Supplied passage |
<<<<
Batch LLM processing
Process text with LLMs at scale using batched API calls for efficiency.
def sentiment_analysis_udxf(df):
# Batch calls to OpenAI API
df['sentiment'] = batch_call_openai(df['review_text'])
return df
# Create UDXF
sentiment_udxf = flight_udxf(
process_df=sentiment_analysis_udxf,
maybe_schema_in=input_schema,
maybe_schema_out=output_schema
)
# Apply to reviews
result = reviews.pipe(sentiment_udxf).execute()Batching API calls in the UDXF process improves throughput. Retries happen without affecting the query engine. Results can be cached within the UDXF process.
Microservice deployment
Deploy processing as standalone services that multiple applications can access independently.
# Build expression containing UDXF
xorq build pipeline.py -e pipeline
# Serve the built expression as a Flight server
xorq serve-unbound pipeline --port 8815This pattern enables sharing processing logic across multiple applications. It provides independent scaling of processing and query workloads. You can deploy UDXFs on specialized hardware like GPU machines.
>>>>
Work order 1 |
Render this sentence from the UDXF processing patterns passage into Spanish: "Deploy processing as standalone services that multiple applications can access independently."
Work order 2 |
Write what follows the last sentence of the UDXF processing patterns passage, carrying it on in the same manner.

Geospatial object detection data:
<<<<
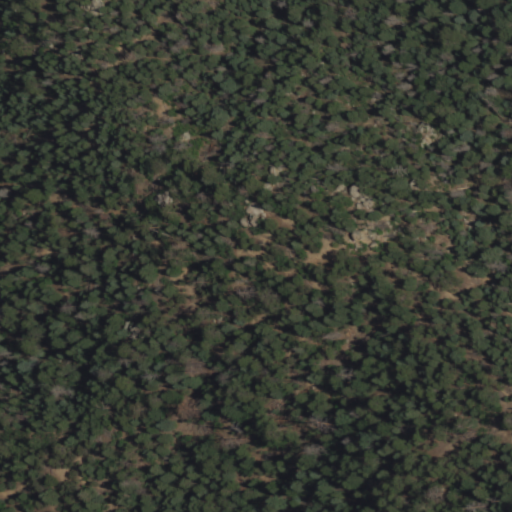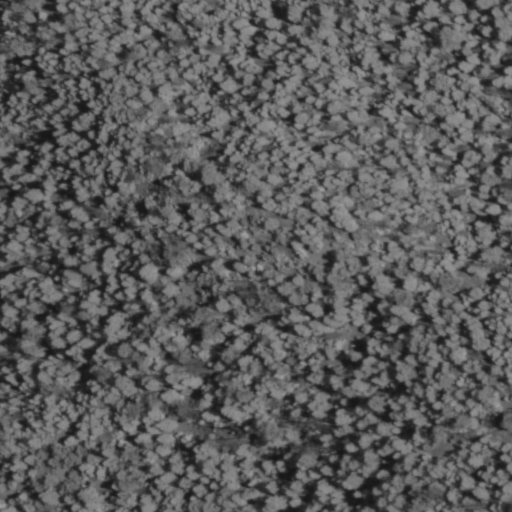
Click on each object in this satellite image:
road: (270, 248)
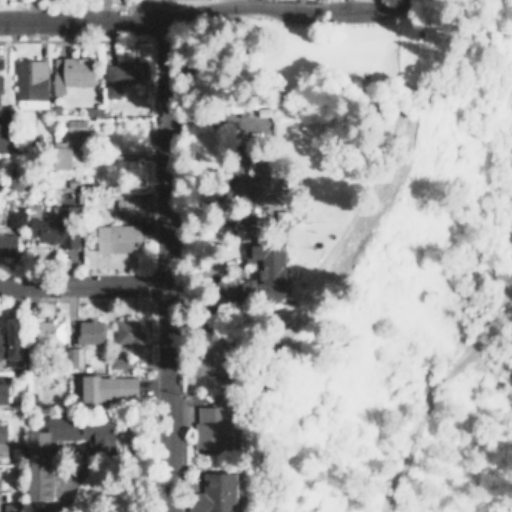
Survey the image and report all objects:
road: (280, 6)
road: (80, 19)
park: (310, 58)
building: (124, 71)
building: (124, 71)
building: (72, 72)
building: (73, 72)
building: (32, 84)
building: (32, 84)
building: (0, 86)
building: (0, 89)
building: (255, 111)
building: (255, 112)
building: (5, 139)
building: (5, 139)
building: (71, 143)
building: (71, 143)
building: (268, 175)
building: (268, 176)
building: (17, 182)
building: (18, 182)
building: (0, 201)
building: (0, 201)
building: (129, 207)
building: (130, 207)
building: (18, 218)
building: (18, 218)
building: (263, 229)
building: (56, 230)
building: (264, 230)
building: (57, 231)
building: (120, 238)
building: (120, 238)
building: (9, 244)
building: (9, 244)
road: (164, 265)
building: (274, 267)
road: (82, 283)
building: (251, 287)
building: (251, 288)
building: (51, 331)
building: (51, 331)
building: (91, 331)
building: (91, 331)
building: (129, 332)
building: (130, 333)
building: (12, 339)
building: (13, 339)
building: (73, 356)
building: (74, 357)
building: (120, 363)
building: (121, 364)
road: (437, 381)
building: (110, 388)
building: (111, 388)
building: (4, 393)
building: (4, 393)
building: (214, 424)
building: (214, 424)
building: (3, 432)
building: (4, 432)
building: (64, 447)
building: (64, 448)
building: (217, 493)
building: (218, 494)
building: (13, 507)
building: (13, 507)
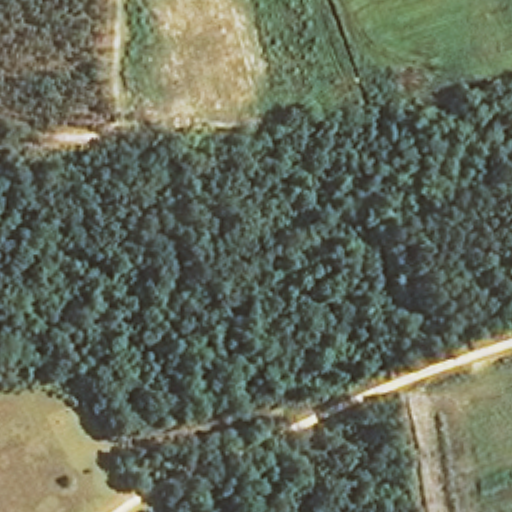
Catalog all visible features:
road: (392, 453)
>>>>
Written response 1 |
Despliegue el procesamiento como servicios autónomos a los que múltiples aplicaciones pueden acceder de manera independiente.

Written response 2 |
When to use UDXFs
Use UDXFs when: You call external APIs or LLMs with unpredictable latency, run heavy ML models that need memory or GPU, run unreliable or untrusted code, or build microservices.
Use regular UDFs when: Transforms are simple and fast with no external dependencies, you need arithmetic or string operations, or operations are tightly coupled to the query engine.
Trade-offs
Benefits: Process isolation, remote execution, resource management, parallel execution, fault tolerance, microservices pattern.
Costs: Communication overhead, complexity from server startup and shutdown and cross-process errors, debugging that may require distributed tracing, server management, and explicit schemas.
Learning more
UDXFs extend basic UDF concepts with backend-specific data exchange capabilities as explained in User-defined functions. The Apache Arrow Flight protocol supports UDXF communication as covered in How Xorq works.
UDXF deployment patterns are covered in Serving expressions as endpoints.